▸ **Instrucciones**: Copia sin ningún cambio todas las líneas de las entradas que siguen.

▸ **Entradas del ejercicio**:

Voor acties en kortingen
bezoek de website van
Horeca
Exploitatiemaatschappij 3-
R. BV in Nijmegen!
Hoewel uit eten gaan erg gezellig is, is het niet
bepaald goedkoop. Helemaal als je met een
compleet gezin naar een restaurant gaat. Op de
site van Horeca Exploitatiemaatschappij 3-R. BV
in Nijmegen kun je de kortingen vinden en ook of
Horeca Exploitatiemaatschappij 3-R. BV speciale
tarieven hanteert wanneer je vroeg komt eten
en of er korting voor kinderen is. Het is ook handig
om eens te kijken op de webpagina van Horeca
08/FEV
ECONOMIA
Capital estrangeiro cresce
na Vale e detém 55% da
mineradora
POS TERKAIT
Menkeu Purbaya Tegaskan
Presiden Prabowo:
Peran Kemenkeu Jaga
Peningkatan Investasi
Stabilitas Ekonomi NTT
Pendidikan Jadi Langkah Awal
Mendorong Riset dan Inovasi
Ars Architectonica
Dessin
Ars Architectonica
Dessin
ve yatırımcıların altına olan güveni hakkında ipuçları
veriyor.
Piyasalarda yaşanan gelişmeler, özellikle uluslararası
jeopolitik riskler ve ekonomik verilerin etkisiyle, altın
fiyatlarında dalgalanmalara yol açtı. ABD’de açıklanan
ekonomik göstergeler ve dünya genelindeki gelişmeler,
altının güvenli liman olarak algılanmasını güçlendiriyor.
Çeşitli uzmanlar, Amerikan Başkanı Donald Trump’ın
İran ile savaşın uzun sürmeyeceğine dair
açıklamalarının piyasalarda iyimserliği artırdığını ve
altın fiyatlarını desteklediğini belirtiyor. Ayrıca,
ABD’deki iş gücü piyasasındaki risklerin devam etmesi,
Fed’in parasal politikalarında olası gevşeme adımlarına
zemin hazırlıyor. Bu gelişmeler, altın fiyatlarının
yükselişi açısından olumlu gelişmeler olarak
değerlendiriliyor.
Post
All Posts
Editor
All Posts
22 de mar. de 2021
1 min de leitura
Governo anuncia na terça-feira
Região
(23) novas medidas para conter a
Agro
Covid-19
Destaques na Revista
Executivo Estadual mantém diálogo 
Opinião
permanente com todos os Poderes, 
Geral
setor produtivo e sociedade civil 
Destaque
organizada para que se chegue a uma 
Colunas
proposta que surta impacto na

▸ **Respuesta**:
Voor acties en kortingen
bezoek de website van
Horeca
Exploitatiemaatschappij 3-
R. BV in Nijmegen!
Hoewel uit eten gaan erg gezellig is, is het niet
bepaald goedkoop. Helemaal als je met een
compleet gezin naar een restaurant gaat. Op de
site van Horeca Exploitatiemaatschappij 3-R. BV
in Nijmegen kun je de kortingen vinden en ook of
Horeca Exploitatiemaatschappij 3-R. BV speciale
tarieven hanteert wanneer je vroeg komt eten
en of er korting voor kinderen is. Het is ook handig
om eens te kijken op de webpagina van Horeca
08/FEV
ECONOMIA
Capital estrangeiro cresce
na Vale e detém 55% da
mineradora
POS TERKAIT
Menkeu Purbaya Tegaskan
Presiden Prabowo:
Peran Kemenkeu Jaga
Peningkatan Investasi
Stabilitas Ekonomi NTT
Pendidikan Jadi Langkah Awal
Mendorong Riset dan Inovasi
Ars Architectonica
Dessin
Ars Architectonica
Dessin
ve yatırımcıların altına olan güveni hakkında ipuçları
veriyor.
Piyasalarda yaşanan gelişmeler, özellikle uluslararası
jeopolitik riskler ve ekonomik verilerin etkisiyle, altın
fiyatlarında dalgalanmalara yol açtı. ABD’de açıklanan
ekonomik göstergeler ve dünya genelindeki gelişmeler,
altının güvenli liman olarak algılanmasını güçlendiriyor.
Çeşitli uzmanlar, Amerikan Başkanı Donald Trump’ın
İran ile savaşın uzun sürmeyeceğine dair
açıklamalarının piyasalarda iyimserliği artırdığını ve
altın fiyatlarını desteklediğini belirtiyor. Ayrıca,
ABD’deki iş gücü piyasasındaki risklerin devam etmesi,
Fed’in parasal politikalarında olası gevşeme adımlarına
zemin hazırlıyor. Bu gelişmeler, altın fiyatlarının
yükselişi açısından olumlu gelişmeler olarak
değerlendiriliyor.
Post
All Posts
Editor
All Posts
22 de mar. de 2021
1 min de leitura
Governo anuncia na terça-feira
Região
(23) novas medidas para conter a
Agro
Covid-19
Destaques na Revista
Executivo Estadual mantém diálogo 
Opinião
permanente com todos os Poderes, 
Geral
setor produtivo e sociedade civil 
Destaque
organizada para que se chegue a uma 
Colunas
proposta que surta impacto na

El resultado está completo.